Ketua Umum Muhammadiyah yang penampilannya kalem dan tenang dalam setiap pidatonya juga sering mengungkapkan hal yang senada. Meskipun kritis pada tindakan-tindakan umat dan yang memanfaatkan identitas umat, terutama dalam ranah politik, beliau tetap yakin ada jalan keluar bersama-sama.

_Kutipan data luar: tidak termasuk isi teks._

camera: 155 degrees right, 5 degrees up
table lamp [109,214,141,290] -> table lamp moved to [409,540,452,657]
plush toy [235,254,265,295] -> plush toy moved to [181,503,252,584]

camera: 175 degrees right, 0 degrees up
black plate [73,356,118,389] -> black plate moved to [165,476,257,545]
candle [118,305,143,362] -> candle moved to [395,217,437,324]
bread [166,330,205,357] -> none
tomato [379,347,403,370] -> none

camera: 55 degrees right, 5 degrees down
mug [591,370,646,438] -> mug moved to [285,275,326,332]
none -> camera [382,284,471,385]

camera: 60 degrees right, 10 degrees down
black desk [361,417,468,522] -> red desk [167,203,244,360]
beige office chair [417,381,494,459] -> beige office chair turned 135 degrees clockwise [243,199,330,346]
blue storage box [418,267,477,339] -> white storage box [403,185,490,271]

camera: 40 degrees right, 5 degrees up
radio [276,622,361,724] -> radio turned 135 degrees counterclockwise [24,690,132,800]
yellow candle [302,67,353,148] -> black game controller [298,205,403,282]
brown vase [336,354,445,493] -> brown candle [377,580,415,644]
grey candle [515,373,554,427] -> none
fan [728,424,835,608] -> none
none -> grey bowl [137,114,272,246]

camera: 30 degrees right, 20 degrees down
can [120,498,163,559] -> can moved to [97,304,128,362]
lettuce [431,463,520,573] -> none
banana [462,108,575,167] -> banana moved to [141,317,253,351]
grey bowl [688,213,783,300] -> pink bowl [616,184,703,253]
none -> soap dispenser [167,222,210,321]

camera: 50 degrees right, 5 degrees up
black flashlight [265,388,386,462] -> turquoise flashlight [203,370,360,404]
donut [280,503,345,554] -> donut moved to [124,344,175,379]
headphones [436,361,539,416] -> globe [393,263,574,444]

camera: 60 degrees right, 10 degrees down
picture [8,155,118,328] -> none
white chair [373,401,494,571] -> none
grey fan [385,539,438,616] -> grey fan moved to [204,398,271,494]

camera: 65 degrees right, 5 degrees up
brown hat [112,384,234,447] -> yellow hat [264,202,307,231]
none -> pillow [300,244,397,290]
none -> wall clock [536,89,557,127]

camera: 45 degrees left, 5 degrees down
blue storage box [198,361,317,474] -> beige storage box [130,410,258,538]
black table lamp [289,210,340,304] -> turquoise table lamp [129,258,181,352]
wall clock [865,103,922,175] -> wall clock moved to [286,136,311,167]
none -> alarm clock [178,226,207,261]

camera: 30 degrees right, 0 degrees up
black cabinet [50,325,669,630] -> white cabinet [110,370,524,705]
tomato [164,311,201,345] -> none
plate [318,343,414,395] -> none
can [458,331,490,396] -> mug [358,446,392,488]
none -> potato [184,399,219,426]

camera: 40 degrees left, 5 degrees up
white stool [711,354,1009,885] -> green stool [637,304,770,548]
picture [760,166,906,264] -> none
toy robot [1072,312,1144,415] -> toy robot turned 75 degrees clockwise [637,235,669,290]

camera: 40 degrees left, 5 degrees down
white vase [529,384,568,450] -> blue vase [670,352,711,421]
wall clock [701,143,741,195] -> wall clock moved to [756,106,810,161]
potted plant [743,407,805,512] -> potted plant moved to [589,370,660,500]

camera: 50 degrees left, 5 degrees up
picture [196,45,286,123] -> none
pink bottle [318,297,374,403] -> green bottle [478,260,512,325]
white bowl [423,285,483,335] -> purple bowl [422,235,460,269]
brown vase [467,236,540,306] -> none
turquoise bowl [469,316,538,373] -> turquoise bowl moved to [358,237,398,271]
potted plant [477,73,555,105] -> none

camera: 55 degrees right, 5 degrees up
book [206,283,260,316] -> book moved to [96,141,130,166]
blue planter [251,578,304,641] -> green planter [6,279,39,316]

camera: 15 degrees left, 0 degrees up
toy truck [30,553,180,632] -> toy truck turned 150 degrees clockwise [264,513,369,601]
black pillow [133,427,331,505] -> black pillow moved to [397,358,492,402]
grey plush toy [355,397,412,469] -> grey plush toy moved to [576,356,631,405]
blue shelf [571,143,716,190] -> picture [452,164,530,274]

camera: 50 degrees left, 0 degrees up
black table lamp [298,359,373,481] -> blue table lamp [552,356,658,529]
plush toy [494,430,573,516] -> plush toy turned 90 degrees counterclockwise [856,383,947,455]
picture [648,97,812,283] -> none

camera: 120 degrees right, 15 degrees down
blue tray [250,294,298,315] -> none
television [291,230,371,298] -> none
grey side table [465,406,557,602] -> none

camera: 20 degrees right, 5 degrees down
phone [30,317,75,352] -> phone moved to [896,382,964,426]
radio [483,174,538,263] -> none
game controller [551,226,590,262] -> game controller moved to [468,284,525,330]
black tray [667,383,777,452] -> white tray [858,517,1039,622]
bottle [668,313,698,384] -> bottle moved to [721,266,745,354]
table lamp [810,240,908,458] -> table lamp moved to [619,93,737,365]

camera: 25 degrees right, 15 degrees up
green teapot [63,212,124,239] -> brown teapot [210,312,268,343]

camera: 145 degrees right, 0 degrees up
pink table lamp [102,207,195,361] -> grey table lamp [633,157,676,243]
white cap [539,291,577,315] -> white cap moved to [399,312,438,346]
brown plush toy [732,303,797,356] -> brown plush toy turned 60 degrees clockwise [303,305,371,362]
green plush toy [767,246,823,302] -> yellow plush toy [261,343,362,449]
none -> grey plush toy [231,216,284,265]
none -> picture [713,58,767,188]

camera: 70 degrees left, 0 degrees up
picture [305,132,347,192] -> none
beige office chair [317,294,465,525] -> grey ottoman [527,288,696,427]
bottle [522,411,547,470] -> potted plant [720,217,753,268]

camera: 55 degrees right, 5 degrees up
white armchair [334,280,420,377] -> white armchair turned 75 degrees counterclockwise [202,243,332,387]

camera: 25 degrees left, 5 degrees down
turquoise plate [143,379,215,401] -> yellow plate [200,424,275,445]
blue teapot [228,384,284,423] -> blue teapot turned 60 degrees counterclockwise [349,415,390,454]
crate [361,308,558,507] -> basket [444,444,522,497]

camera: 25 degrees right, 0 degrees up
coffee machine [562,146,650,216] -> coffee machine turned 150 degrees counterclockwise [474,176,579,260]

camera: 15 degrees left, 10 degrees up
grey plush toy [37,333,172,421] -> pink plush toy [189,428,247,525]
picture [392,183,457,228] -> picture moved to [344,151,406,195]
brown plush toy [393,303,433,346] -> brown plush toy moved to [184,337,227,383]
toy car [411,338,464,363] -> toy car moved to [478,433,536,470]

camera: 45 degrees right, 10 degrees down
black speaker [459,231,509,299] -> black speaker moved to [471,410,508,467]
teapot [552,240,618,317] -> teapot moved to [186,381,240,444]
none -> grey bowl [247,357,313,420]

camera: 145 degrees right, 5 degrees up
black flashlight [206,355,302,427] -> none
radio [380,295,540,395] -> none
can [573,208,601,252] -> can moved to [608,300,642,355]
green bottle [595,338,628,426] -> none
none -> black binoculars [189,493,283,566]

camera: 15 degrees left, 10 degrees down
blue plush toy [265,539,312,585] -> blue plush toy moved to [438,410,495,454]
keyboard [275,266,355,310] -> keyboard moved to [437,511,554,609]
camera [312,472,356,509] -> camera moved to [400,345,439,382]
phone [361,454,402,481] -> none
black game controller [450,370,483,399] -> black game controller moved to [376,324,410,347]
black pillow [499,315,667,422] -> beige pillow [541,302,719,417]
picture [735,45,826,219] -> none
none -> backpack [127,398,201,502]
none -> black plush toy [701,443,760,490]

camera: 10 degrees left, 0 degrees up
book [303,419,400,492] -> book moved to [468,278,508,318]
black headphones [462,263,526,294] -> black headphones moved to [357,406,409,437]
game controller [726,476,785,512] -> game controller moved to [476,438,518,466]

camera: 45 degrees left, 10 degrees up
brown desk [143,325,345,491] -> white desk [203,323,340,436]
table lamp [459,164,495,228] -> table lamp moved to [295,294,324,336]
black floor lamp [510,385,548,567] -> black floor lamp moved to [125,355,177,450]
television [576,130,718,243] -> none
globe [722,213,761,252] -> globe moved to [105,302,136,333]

Pada acara Syawalan di UIN Sunan Kalijaga misalnya, pada tanggal 8 Mei 2023, beliau menyampaikan nada optimismenya pada usaha-usaha yang dilakukan kampus UIN Sunan Kalijaga dengan mengadakan syawalan antar umat. Syawalan di UIN Sunan Kalijaga dalam tiga tahun terakhir selalu mengundang pemimpin dari agama-agama yang berbeda: Katolik, Kristen, Buddha, Hindu, Konghucu dan iman lain. Ini merupakan usaha yang baik dan harus selalu konsisten.
Ketua Umum PBNU dalam kesempatan terakhir di AICIS (Annual Conference on Islamic Studies) Kementerian Agama di Surabaya menegaskan auto-kritik yang sangat mendasar dan berani. Dalam pidatonya dalam bahasa Inggris, tanggal 3 Mei 2023, mengakui bahwa Islam, atau umat Islam tepatnya harus jujur bahwa praktik keagamaan kita memang mempunyai masalah.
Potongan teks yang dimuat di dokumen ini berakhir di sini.